==== Listed entries ====

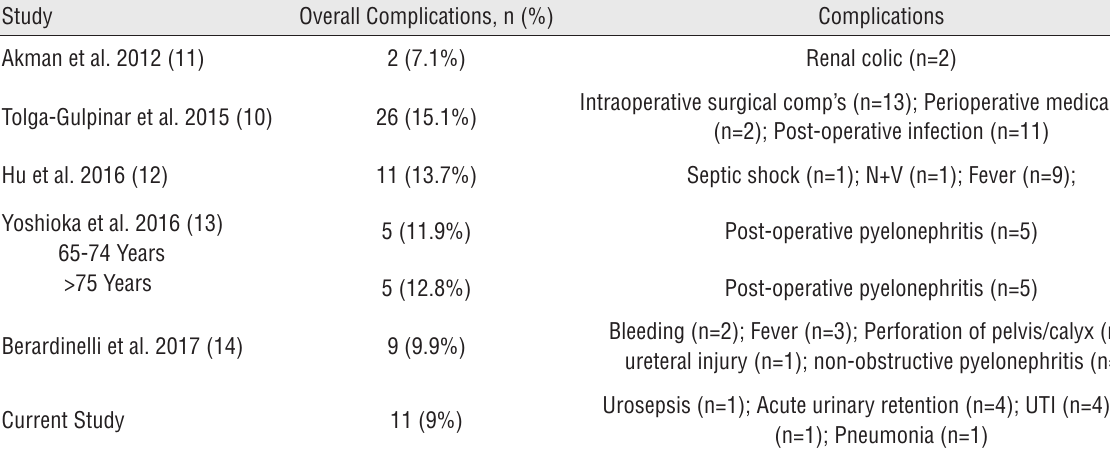
Table 5 - Nature of complications across all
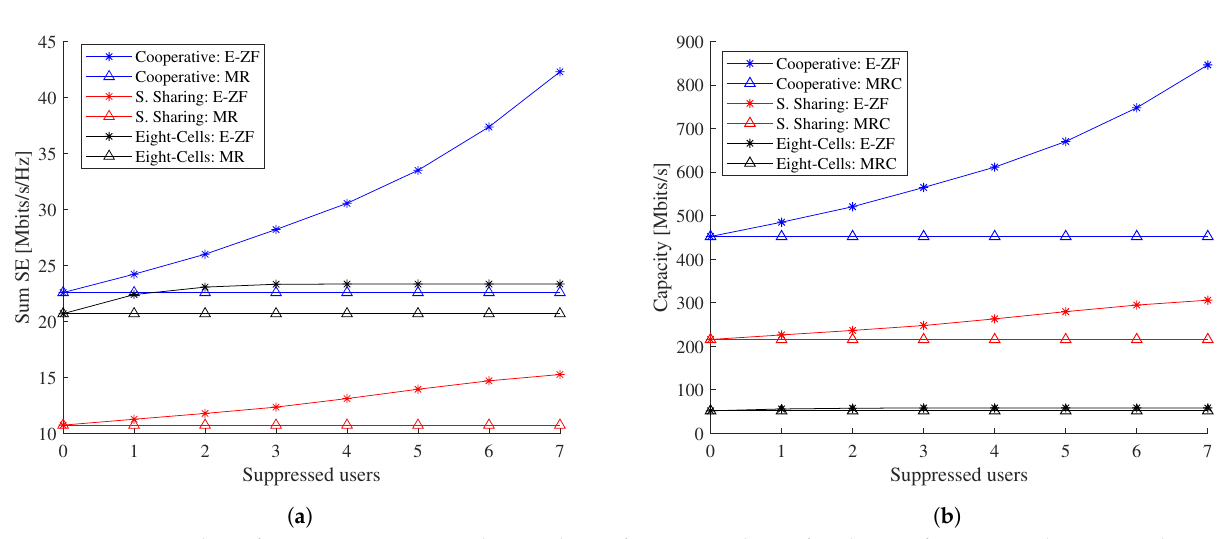
Figure 6. Network performance metrics vs. the numbers of suppressed interfered users for E-ZF and MRC combining vectors. The analysis includes three system configurations: Cooperative, Spectrum Sharing and Eight-Cell,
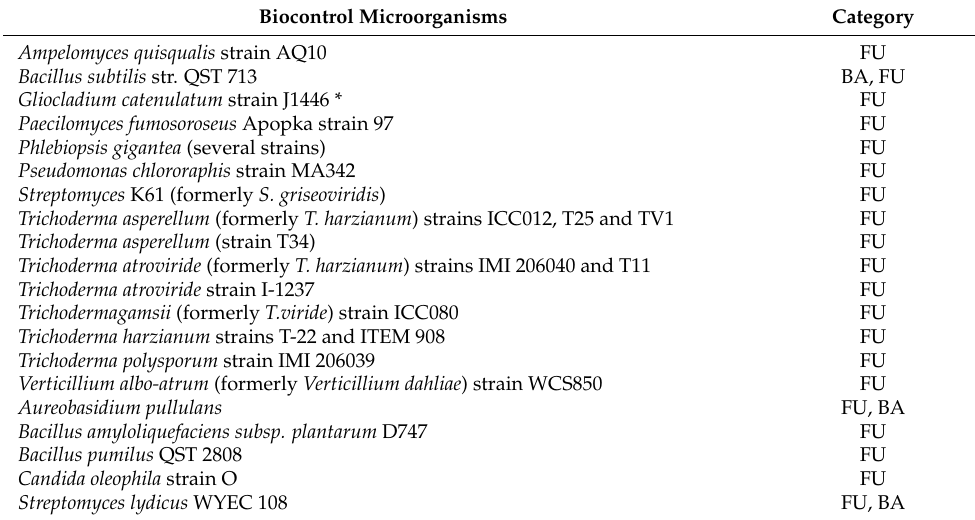
Table 1. List of biocontrol microorganisms approved as active substances in the European Union. Biocontrol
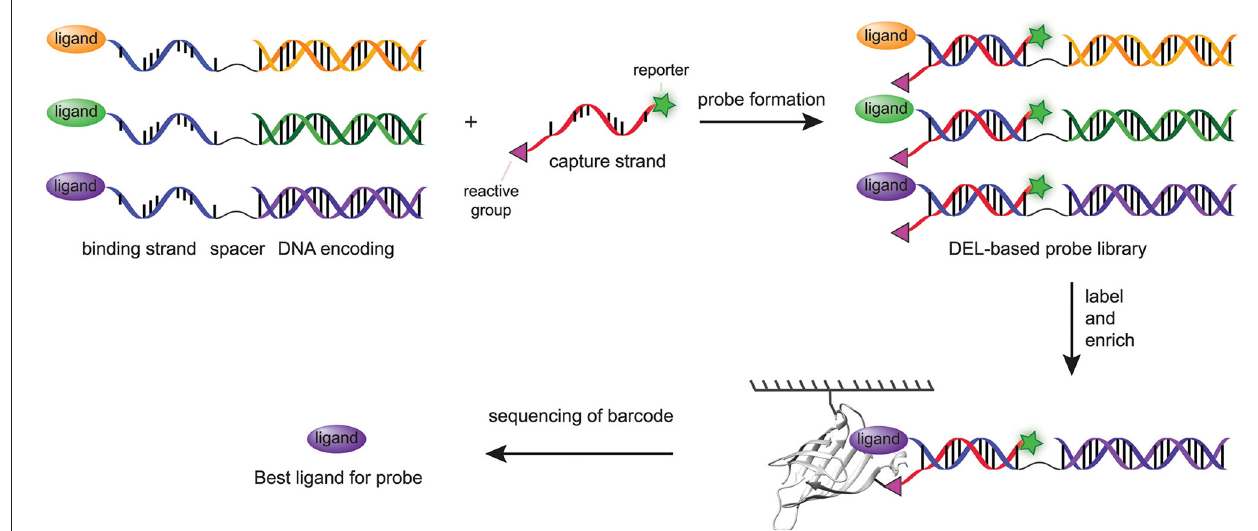
FIGURE 5 | Schematic representation of chemical probes prepared with a combination of DPAL/DTPC and DEL. A DEL library is functionalized with a general ssDNA linked to a dsDNA barcode. The general strand is hybridized with the capture strand. After covalent labeling of the target protein, the target protein is enriched by affinity enrichment. The unbound probes are washed away and the bound probes are analyzed by DNA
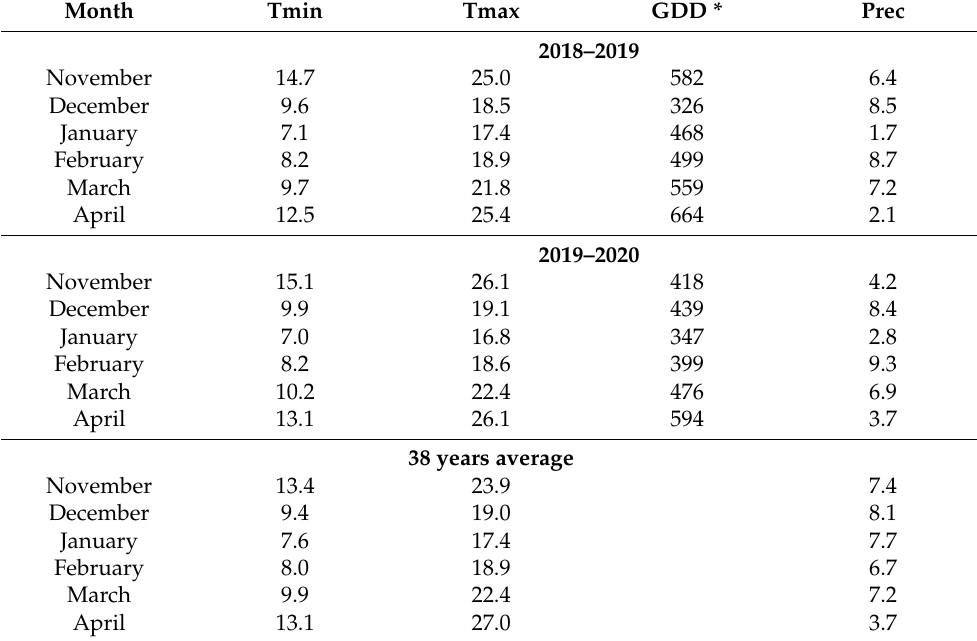
Table 1. Monthly average minimum temperature (Tmin, ◦ C), maximum temperature (Tmax, ◦ C), growing degree days (GDD, ◦ C) and precipitation (Prec., mm) in the two growing seasons and 38 years monthly averages (1983–2020).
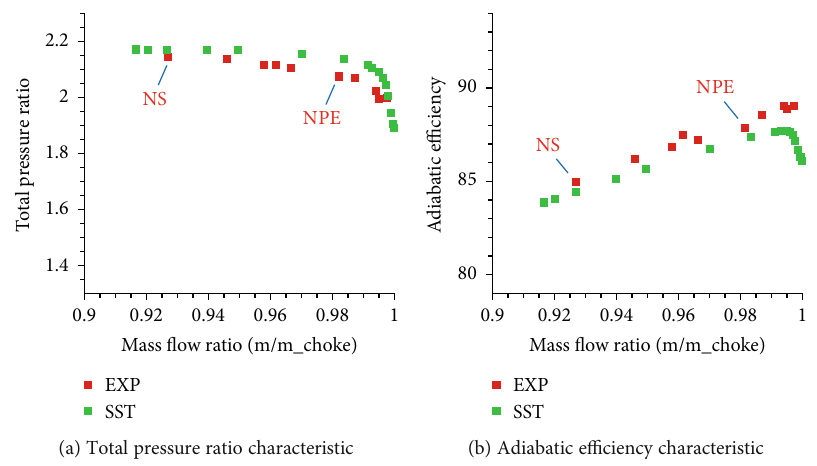
Figure 10: Comparisons of computed and measured overall performance for Rotor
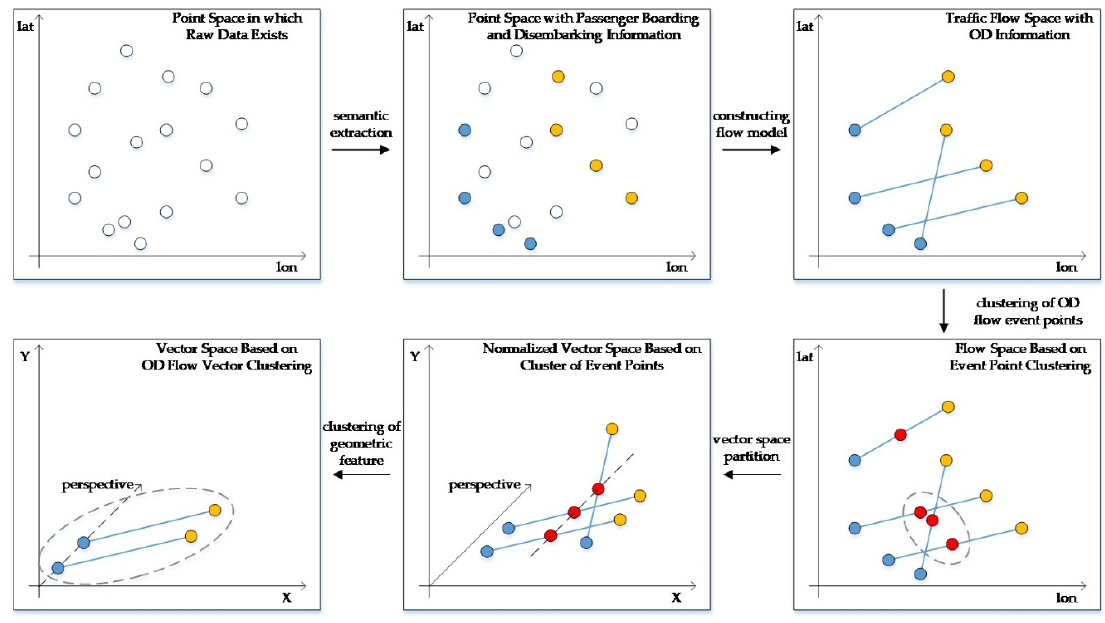
Figure 6. Logic diagram of clustering algorithms.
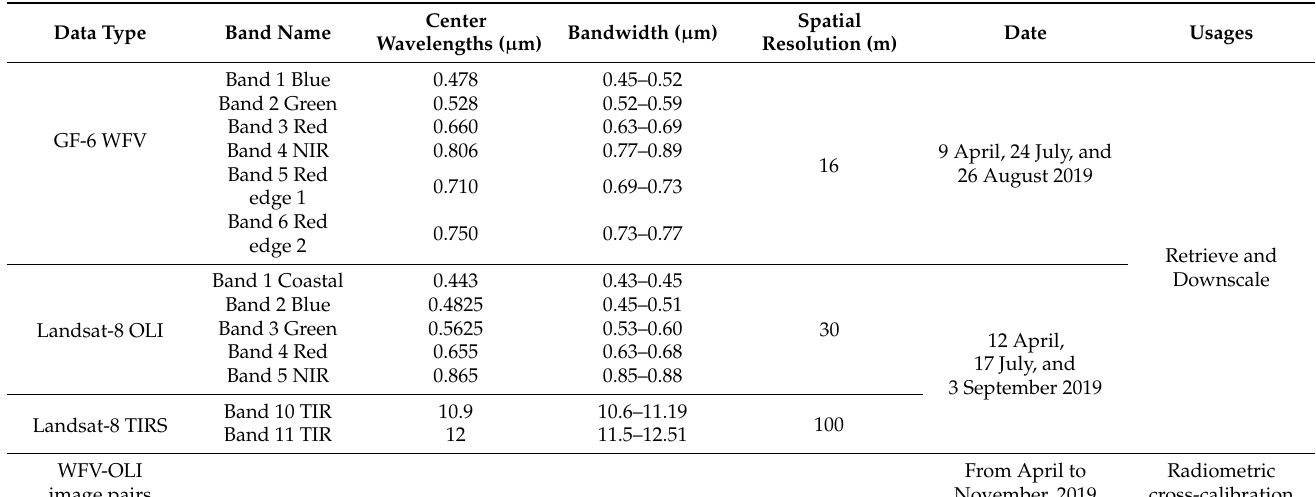
Table 1. Remote sensing images sources.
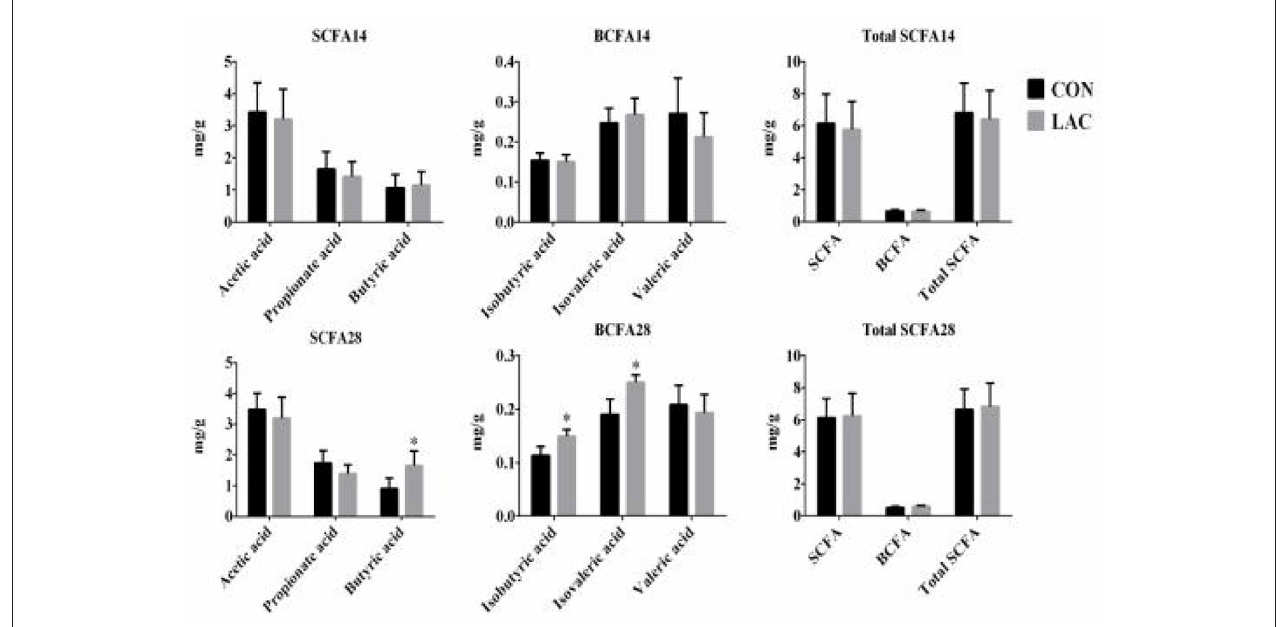
FIGURE 6 | Effects of Lactobacillus delbrueckii on the concentrations of the short-chain fatty acids in the colon digesta of the weaned piglets. CON, basal diet; LAC, basal diet group with 0.1% Lactobacillus delbrueckii ; SCFA, short-chain fatty acid, including acetic acid, propionic acid, and butyric acid BCFA, branched-chain fatty acid, including isobutyric acid, isovaleric acid, and valeric acid. Total SCFA, total short-chain fatty acid, including acetic acid, propionic acid, butyric acid, isobutyric acid, isovaleric acid, and valeric acid. N = 4. Label (*) mean significant difference between the CON group and the LAC group ( p < 0.05); 14 and 28 represent the 14 and 28 days of the trial period,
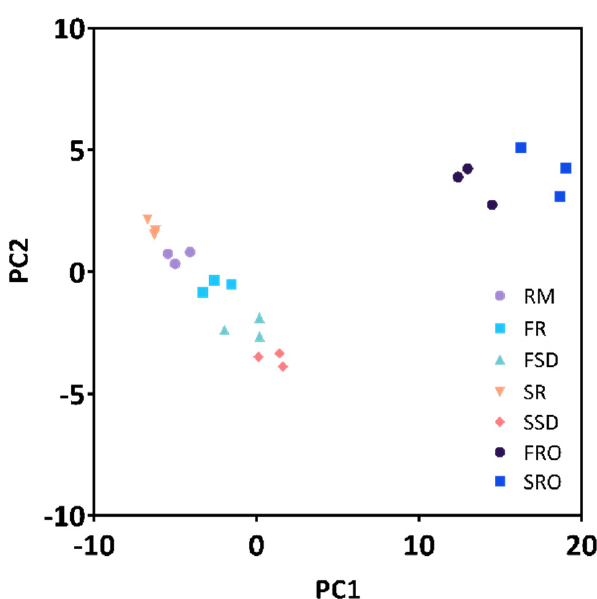
Figure 4. Principal component analysis of proteome of raw camel milk and processed camel milk powders. RM, raw milk; FR, freeze-dried raw milk powder; FSD, spray-dewatering-concentrated/freeze-dried milk powder; SR, spray-dried raw milk powder; SSD, spray-dewatering-concentrated/spray-dried milk powder; FRO, reverse-osmosis-concentrated/freeze-dried milk powder; SRO, reverse-osmosis-concentrated/spray-dried milk powder.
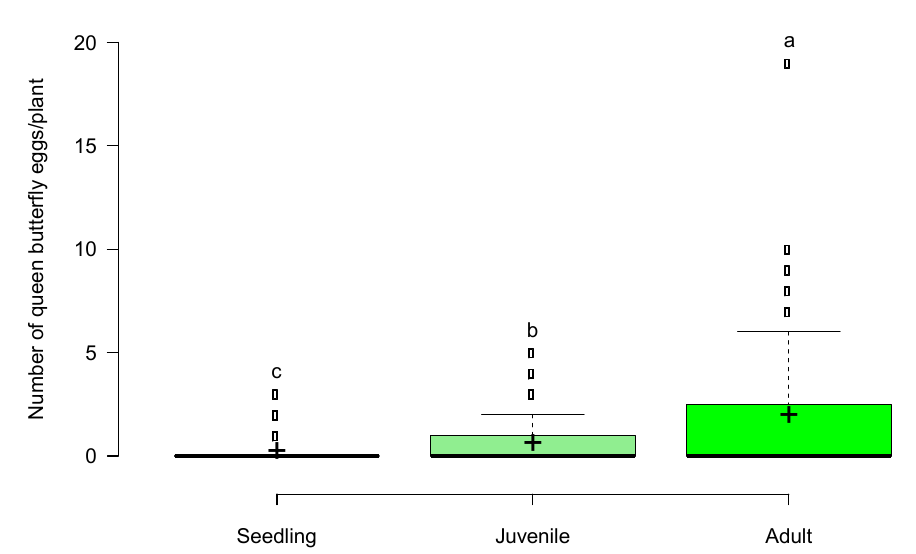
Figure 5. Box plot of queen butterfly oviposition on seedling, juvenile, and adult Mojave milkweed host plants documented during the spring season, 27 April–1 June 2017, Ivanpah Valley, Mojave Desert, California, USA. Di ff erent letters indicate significantly di ff erent pairwise caparisons of mean egg counts (plus signs) between life stages. We set α = 0.05.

====

What is required >> Among the entries above, find the line with "Figure 10: Comparisons" and repeat exactly from there through the line with "Table 1. Remote sensing images sources.", leaving out the pictures.

Completed exercise >>
Figure 10: Comparisons of computed and measured overall performance for Rotor
Figure 6. Logic diagram of clustering algorithms.
Table 1. Remote sensing images sources.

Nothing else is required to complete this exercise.